══ Data in this exercise ══

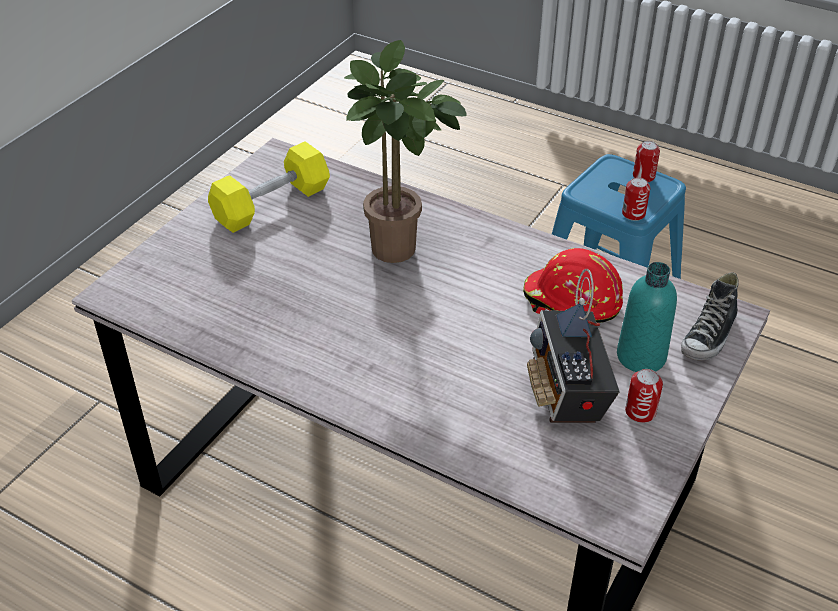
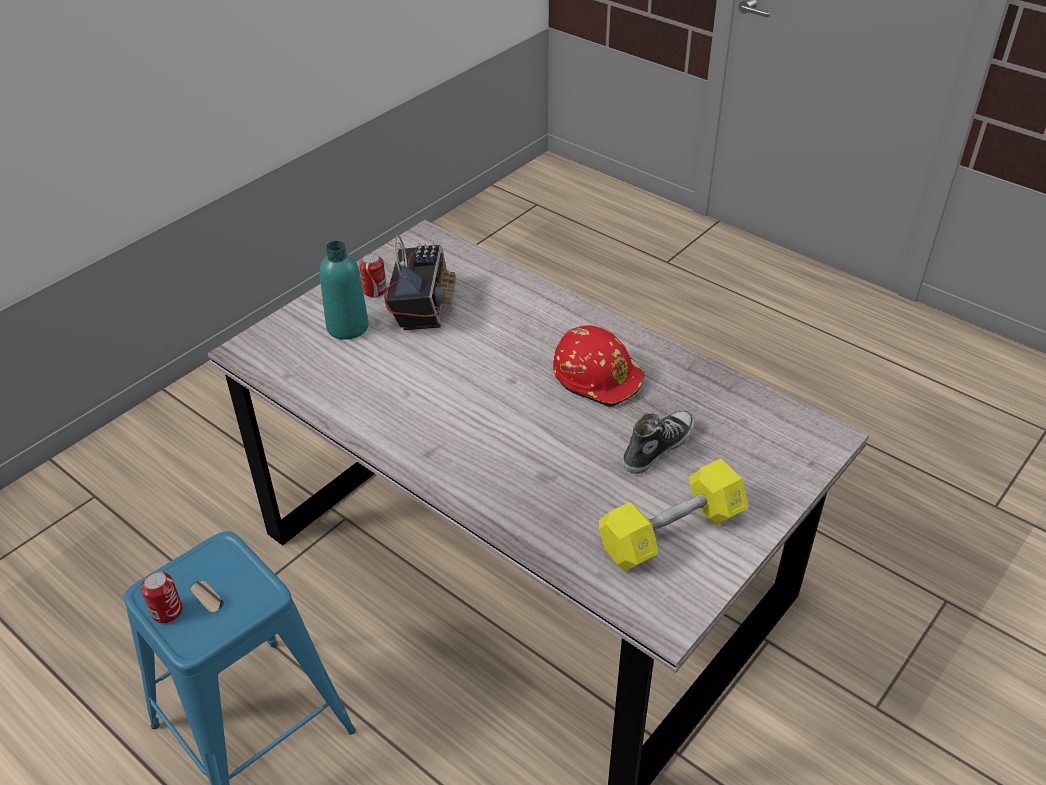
camera: 170 degrees left, 0 degrees up
potted plant [344,40,466,263] -> none
red hard hat [523,248,623,323] -> red hard hat moved to [553,325,645,407]
can [622,177,650,221] -> none
shoe [681,272,738,361] -> shoe moved to [623,410,695,474]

═══

_What the task asks_
Images are to be omitted; repeat the remaining data above exactly.

_Solution for this problem_
camera: 170 degrees left, 0 degrees up
potted plant [344,40,466,263] -> none
red hard hat [523,248,623,323] -> red hard hat moved to [553,325,645,407]
can [622,177,650,221] -> none
shoe [681,272,738,361] -> shoe moved to [623,410,695,474]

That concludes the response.